The age of the card is also a major factor to consider, as closing a credit card with a long history or could drop your score by a few points. The effect could be more severe if your other cards are significantly younger than the card you’re looking to close. You can see the possible impact, again, by using one of the credit score simulator tools we linked to above.

“If it’s the oldest credit line and it’s closed your credit score will take a hit,” says Ossenfort. However, he says most can expect the dip to be minor and temporary, about 30 to 90 days.

Consider downgrading the card rather than closing it to avoid credit score damage

You may be able to preserve your rewards — and your credit limit — and simply ask your credit issuer you can downgrade to a card that doesn’t charge as high of an annual fee. If you can’t afford the $450 annual fee on the Chase Sapphire Reserve®, for example, you may choose to downgrade to the Chase Sapphire Preferred® Card, that charges a lower $0 Intro for the First Year, then $95.

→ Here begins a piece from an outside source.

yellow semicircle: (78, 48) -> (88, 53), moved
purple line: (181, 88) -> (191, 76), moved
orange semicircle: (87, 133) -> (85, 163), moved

Monitor the card for at least two months to avoid fees after closing

After you cancel the rewards card, Oliver recommends you keep an eye on the account for about two months, in case any fees are charged to the account after closing.

“A fee may have come between the closing of the billing cycle and when you closed the account,” says Oliver. This may be in the form of an interest charge for purchases made during your last month the card was open. You may have paid the balance down, but the interest won’t be charged to the card until the next billing cycle.

Part of that due diligence is getting it in writing that you’ve closed the account, in case you aren’t aware of any fees charged and it shows up later in collections.

You can ask the representative to send you an email or letter to your address confirming the account has been closed. If issues arise later, its best to try to resolve them directly with the creditor, says Oliver. But if that doesn’t work, you’ll already have the account closing in writing so that you can file a stronger dispute.

Unlink bills and autopay accounts

You don’t run into any hiccups with your bills, so you want to make sure the newly-canceled card account is no longer linked to any current bills.

Follow up on any of the accounts or bills the card was linked to and unlink the canceled card. While you’re there, don’t forget to update your billing information to a new card or alternative payment option.

Be firm with sales representatives if they try to keep your business

The Federal Reserve reports that total outstanding revolving consumer debt stands at $1.03 trillion as of January 2018.

“That’s a lot of money on the table, and companies are understandably reluctant to lose it,” says Wilson.

If you’ve considered other credit options with the same card issuer ahead of time, prepare yourself by researching your options to know what’s available.

“They will try anything, including raising your credit limit, waiving annual fees and offering bonus points/miles to get you to stay,” says Wilson. She adds you may use the opportunity to negotiate better terms for your credit card — if they can’t make it worth your while, go ahead and walk away.

If the salesperson is particularly aggressive, advises Wilson, be firm and persistent. If they are particularly pushy, ask to speak with a supervisor. If they refuse, end the call, then call back and immediately ask to speak to a supervisor.

“It may take some persistence, but it can be done,” says Wilson.